The symmetric form of the equation of a line is an equation that presents the two variables x and y in relationship to the x-intercept a and the y-intercept b of this line represented in a Cartesian plane. The symmetric form is presented like this: xa+yb=1, where a and b are non-zero.

**How do you find the equation of two planes?**

The intersection of two planes is always a line

- r = r 0 + t v r=r_0+tv r=r0+tv.
- x = a x=a x=a, y = b y=b y=b, and z = c z=c z=c.
- where a, b and c are the coefficients from the vector equation r = a i + b j + c k r=a\bold i+b\bold j+c\bold k r=ai+bj+ck.
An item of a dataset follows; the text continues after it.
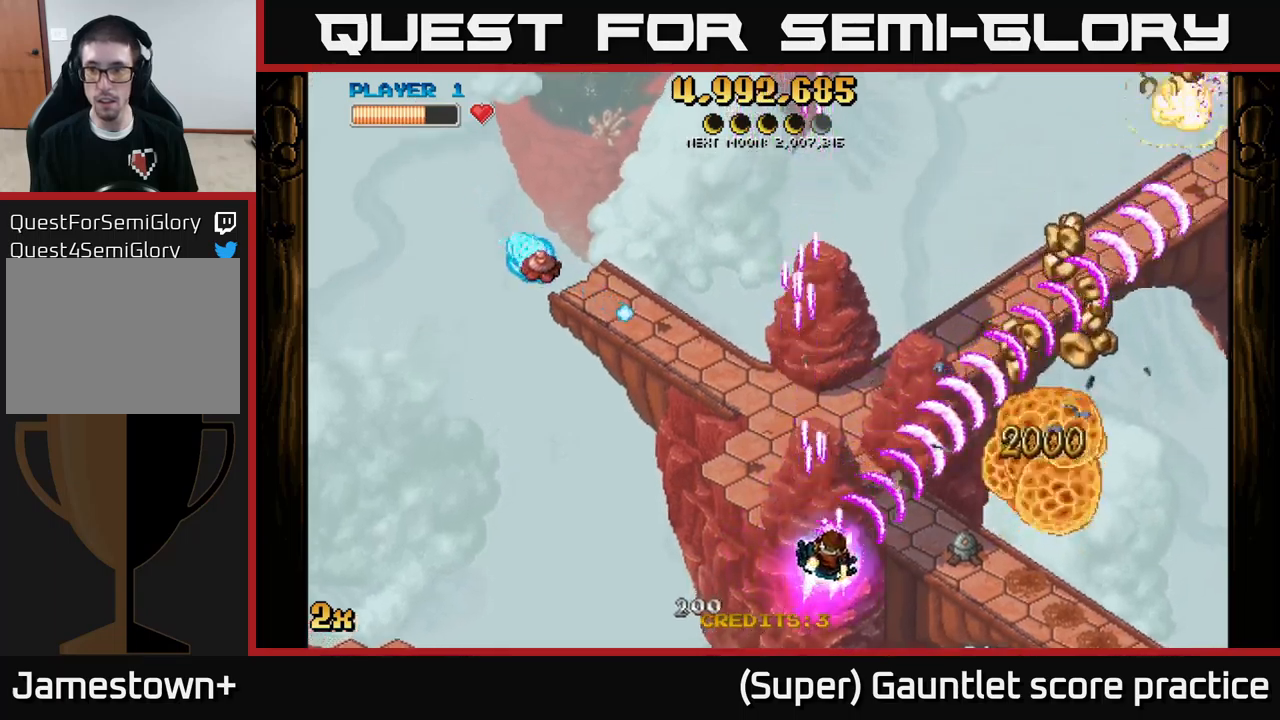
{"buttons": ["A"], "left_stick": "right", "events": [[50, "left_stick", "center"], [467, "left_stick", "right"]]}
### How do you know if two parametric lines are parallel?

we can choose two points on each line (depending on how the lines and equations are presented), then for each pair of points, subtract the coordinates to get the displacement vector. If the two displacement or direction vectors are multiples of each other, the lines were parallel.

**What is the scalar equation of a plane?**

The scalar equation of a plane, with normal vector n = (A, B, C), is Ax + By + Cz + D = 0.

## What is the intersection of two lines called?

Meaning of Intersection of Two Lines When two lines share exactly one common point, they are called the intersecting lines. The intersecting lines share a common point. And, this common point that exists on all intersecting lines is called the point of intersection.

**What is the vector equation of a plane?**

Vectors b and c are any vectors in the plane (but not parallel to each other). r is a position vector to a general point on the plane. ► The equation of the plane can then be written by: r = a + λb + µc where λ and µ take all values to give all positions on the plane.

### Can 2 planes intersect?

The intersection of two planes is a line. They cannot intersect at only one point because planes are infinite. Furthermore, they cannot intersect over more than one line because planes are flat.